> [The data]
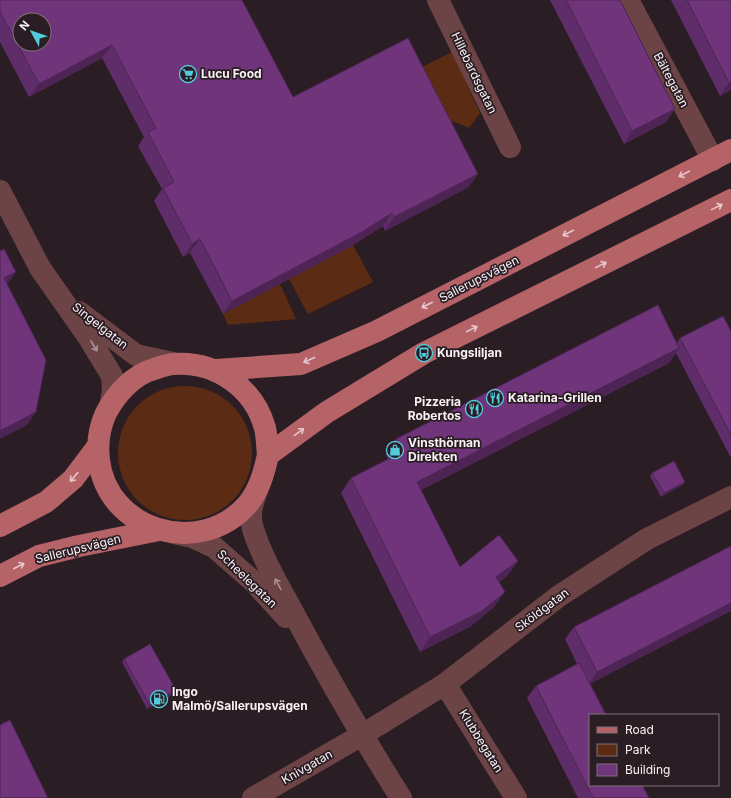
<svg xmlns="http://www.w3.org/2000/svg" width="731" height="798" font-family="Inter,sans-serif">
  <style>
    .green { fill: #5b2b14 }
    .lines { fill: none; stroke-linecap: round; stroke-linejoin: round }
    .minor { stroke: #6d4446; stroke-width: 22 }
    .major { stroke: #b66368; stroke-width: 22 }
    .wall { fill: #5f2d69 }
    .shaded-wall { fill: #4e2455 }
    .building { fill: #6f347a; stroke: #4e2455; fill-rule: evenodd }
    .oneway { stroke: #e6c6cb }
    .oneway2 { stroke: #ac9295 }
    .labels { text-anchor: middle; stroke-width: 3.5; stroke-linejoin: round; paint-order: stroke }
    .street-label { font-size: 12px; fill: #faf1f5; stroke: #2a1e24 }
    .poi-label { font-size: 12px; font-weight: bold; fill: #faf1f5; stroke: #2a1e24; text-anchor: start }
  </style>
  <rect width="100%" height="100%" fill="#2a1e24"/>
  <!-- green -->
  <g class="green">
    <path d="M452,52L480,113L469,128L452,121L442,133L410,73Z"/>
    <path d="M353,245L373,282L308,314L289,279Z"/>
    <path d="M280,284L296,319L228,325L223,314Z"/>
    <circle cx="185" cy="453" r="67"/>
  </g>
  <g class="lines">
    <!-- minor -->
    <g class="minor">
      <path d="M438,0L510,147"/>
      <path d="M628,0L713,160"/>
      <path d="M0,191L40,268L89,338L112,376L113,390L111,402"/>
      <path d="M79,312L136,355L173,363"/>
      <path d="M258,488C253,501 248,514 253,529C262,558 279,586 294,614C327,676 363,738 401,798"/>
      <path d="M174,533L192,537L214,547L254,582L286,617"/>
      <path d="M445,684L516,798"/>
      <path d="M253,798L362,735L445,684L559,596L647,539L731,497"/>
    </g>
    <!-- major -->
    <g class="major">
      <path d="M216,370L301,364L377,331L731,150"/>
      <path d="M268,455C267,446 267,436 265,428C254,388 216,361 174,364C168,364 160,367 154,369C133,375 116,394 106,413C99,428 97,443 99,460C107,531 200,558 247,505C259,491 264,473 268,455L327,412L424,353L731,200"/>
      <path d="M0,526L46,502L73,479L98,446"/>
      <path d="M0,576L39,556L79,546L159,530"/>
    </g>
  </g>
  <!-- wall -->
  <g class="wall">
    <path d="M0,0L293,97L469,187L385,231L383,226L353,245L223,314L190,253L183,257L154,201L162,189L138,146L144,137L102,58L29,97L0,42Z"/>
    <path d="M550,0H620L666,122L624,144Z"/>
    <path d="M671,0H731V90L720,96Z"/>
    <path d="M731,331V458L676,353L669,363L421,490L460,567L518,561L507,576L499,582L494,607L471,626L420,652L341,493L351,478L388,459L386,454L396,439L677,343L680,338Z"/>
    <path d="M652,473L685,482L682,485L661,497L650,476Z"/>
    <path d="M731,546L590,683L649,798H578L527,698L536,686L577,664L565,639L574,627Z"/>
    <path d="M124,659L174,694L147,709L122,662Z"/>
  </g>
  <!-- shaded-wall -->
  <g class="shaded-wall">
    <path d="M112,45L102,58L29,97L39,84Z"/>
    <path d="M731,82V90L720,96L729,83Z"/>
    <path d="M675,109L666,122L624,144L632,131Z"/>
    <path d="M478,174L469,187L385,231L394,217Z"/>
    <path d="M392,213L383,226L353,245L223,314L232,301Z"/>
    <path d="M200,239L190,253L183,257L192,244Z"/>
    <path d="M16,272L7,285L4,278Z"/>
    <path d="M679,348L669,363L407,497L417,482Z"/>
    <path d="M36,412L27,425L0,439V431Z"/>
    <path d="M685,482L682,485L661,497L664,493Z"/>
    <path d="M518,561L507,576L486,591L496,577Z"/>
    <path d="M505,592L494,607L471,626L420,652L430,637Z"/>
    <path d="M731,603V611L588,685L597,672Z"/>
    <path d="M176,690L174,694L147,709L150,705Z"/>
  </g>
  <!-- building -->
  <g class="building">
    <path d="M0,0H242L293,97L408,38L478,174L394,217L392,213L362,232L232,301L200,239L192,244L163,188L174,182L148,132L156,128L112,45L39,84L0,12ZM20,20H44V44H20Z"/>
    <path d="M566,0H620L675,109L632,131Z"/>
    <path d="M687,0H731V82L729,83Z"/>
    <path d="M4,249L16,272L4,278L46,360L36,412L0,431V251Z"/>
    <path d="M658,305L679,348L417,482L460,567L499,535L518,561L496,577L505,592L482,611L430,637L351,478L402,452L396,439Z"/>
    <path d="M723,316L731,331V435L680,338Z"/>
    <path d="M674,461L685,482L664,493L652,473Z"/>
    <path d="M731,546V603L597,672L574,627Z"/>
    <path d="M150,644L176,690L150,705L124,659Z"/>
    <path d="M579,663L606,715H590V785H642L649,798H593L536,686Z"/>
    <path d="M10,720L48,798H0V725Z"/>
  </g>
  <!-- one-way arrows -->
  <defs><path id="oneway-shaft" d="M-6 0H5M1.5-3L5.5 0L1.5 3" fill="none" stroke-width="1.6" stroke-linecap="round" stroke-linejoin="round"/></defs>
  <g class="oneway">
    <use href="#oneway-shaft" transform="translate(684 174) rotate(153)"/>
    <use href="#oneway-shaft" transform="translate(717 207) rotate(-26)"/>
    <use href="#oneway-shaft" transform="translate(568 233) rotate(153)"/>
    <use href="#oneway-shaft" transform="translate(601 265) rotate(-26)"/>
    <use href="#oneway-shaft" transform="translate(427 305) rotate(153)"/>
    <use href="#oneway-shaft" transform="translate(472 329) rotate(-26)"/>
    <use href="#oneway-shaft" transform="translate(309 360) rotate(156)"/>
    <use href="#oneway-shaft" transform="translate(299 432) rotate(-36)"/>
    <use href="#oneway-shaft" transform="translate(74 477) rotate(131)"/>
    <use href="#oneway-shaft" transform="translate(19 566) rotate(-27)"/>
  </g>
  <g class="oneway2">
    <use href="#oneway-shaft" transform="translate(94 346) rotate(58)"/>
    <use href="#oneway-shaft" transform="translate(278 584) rotate(-118)"/>
  </g>
  <!-- icons -->
  <defs>
    <g id="supermarket-ring" transform="scale(0.9)"><circle r="9.5" fill="#2a1e24" stroke="#54cadd" stroke-width="1.5"/><path d="M-6-5.5h2.5l.6 2H6L4.5 2H-2.5L-4.4-4H-6ZM-1.5 3.2a1.3 1.3 0 1 0 .1 0ZM3 3.2a1.3 1.3 0 1 0 .1 0Z" fill="#54cadd"/></g>
    <g id="bus-ring" transform="scale(0.9)"><circle r="9.5" fill="#2a1e24" stroke="#54cadd" stroke-width="1.5"/><path d="M-5-6H5V4H4V6H2V4H-2V6H-4V4H-5ZM-3.5-4V0h7V-4ZM-3.5 1.2v1.5H-2V1.2ZM2 1.2v1.5H3.5V1.2Z" fill="#54cadd"/></g>
    <g id="restaurant-ring" transform="scale(0.9)"><circle r="9.5" fill="#2a1e24" stroke="#54cadd" stroke-width="1.5"/><path d="M-5-6h1v4h1v-4h1v4h1v-4h1v5L-1.5 .5V6h-2V.5L-5-1ZM5-6V6H3V1.5H1.5Q1.5-4 5-6Z" fill="#54cadd"/></g>
    <g id="shop-ring" transform="scale(0.9)"><circle r="9.5" fill="#2a1e24" stroke="#54cadd" stroke-width="1.5"/><path d="M-5-2.5h2.3a2.7 3.5 0 0 1 5.4 0H5L5.5 6h-11ZM-1.5-2.5h3a1.5 2.3 0 0 0-3 0Z" fill="#54cadd"/></g>
    <g id="fuel-ring" transform="scale(0.9)"><circle r="9.5" fill="#2a1e24" stroke="#54cadd" stroke-width="1.5"/><path d="M-5.5-6h7V0h2V4h1.3V-2.5L3-4.5l.8-.8L6-3V5H2.5V1h-1V6h-7ZM-4.2-4.7v3.2H.2V-4.7Z" fill="#54cadd"/></g>
  </defs>
  <g fill-rule="evenodd">
    <use href="#supermarket-ring" x="188" y="74"/>
    <use href="#bus-ring" x="424" y="353"/>
    <use href="#restaurant-ring" x="495" y="398"/>
    <use href="#restaurant-ring" x="474" y="409"/>
    <use href="#shop-ring" x="395" y="450"/>
    <use href="#fuel-ring" x="159" y="699"/>
  </g>
  <g class="labels">
    <!-- street labels -->
    <g class="street-label">
      <text transform="translate(474 73) rotate(64)" y="4">Hillebardsgatan</text>
      <text transform="translate(671 80) rotate(62)" y="4">Bältegatan</text>
      <text transform="translate(479 279) rotate(-27)" y="4">Sallerupsvägen</text>
      <text transform="translate(100 326) rotate(38)" y="4">Singelgatan</text>
      <text transform="translate(78 549) rotate(-14)" y="4">Sallerupsvägen</text>
      <text transform="translate(247 579) rotate(44)" y="4">Scheelegatan</text>
      <text transform="translate(542 610) rotate(-37)" y="4">Sköldgatan</text>
      <text transform="translate(481 741) rotate(58)" y="4">Klubbegatan</text>
      <text transform="translate(307 767) rotate(-30)" y="4">Knivgatan</text>
    </g>
    <!-- poi labels -->
    <g class="poi-label">
      <text x="201" y="78">Lucu Food</text>
      <text x="437" y="357">Kungsliljan</text>
      <text x="508" y="402">Katarina-Grillen</text>
      <text x="461" y="406" text-anchor="end">Pizzeria<tspan x="461" dy="14">Robertos</tspan></text>
      <text x="408" y="447">Vinsthörnan<tspan x="408" dy="14">Direkten</tspan></text>
      <text x="172" y="696">Ingo<tspan x="172" dy="14">Malmö/Sallerupsvägen</tspan></text>
    </g>
  </g>
  <!-- legend -->
  <rect x="589" y="714" width="130" height="72" fill="#2a1e24" stroke="#7d7278"/>
  <rect x="597" y="727" width="20" height="6" fill="#b66368" stroke="#7d7278"/>
  <text x="625" y="734" font-size="12" fill="#faf1f5">Road</text>
  <rect x="597" y="744" width="20" height="12" fill="#5b2b14" stroke="#7d7278"/>
  <text x="625" y="754" font-size="12" fill="#faf1f5">Park</text>
  <rect x="597" y="764" width="20" height="12" fill="#6f347a" stroke="#7d7278"/>
  <text x="625" y="774" font-size="12" fill="#faf1f5">Building</text>
  <!-- north arrow -->
  <g transform="translate(32 32) rotate(310)"><circle r="19" fill="#2a1e24" stroke="#7d7278"/>
  <path d="M0-3L7 15L0 10L-7 15Z" fill="#54cadd"/>
  <text y="-6" font-size="11" font-weight="bold" text-anchor="middle" fill="#faf1f5">N</text>
  </g>
</svg>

> [Work task] Write only the number of lines in the entries that contain the word "minor".

> [Task response] 3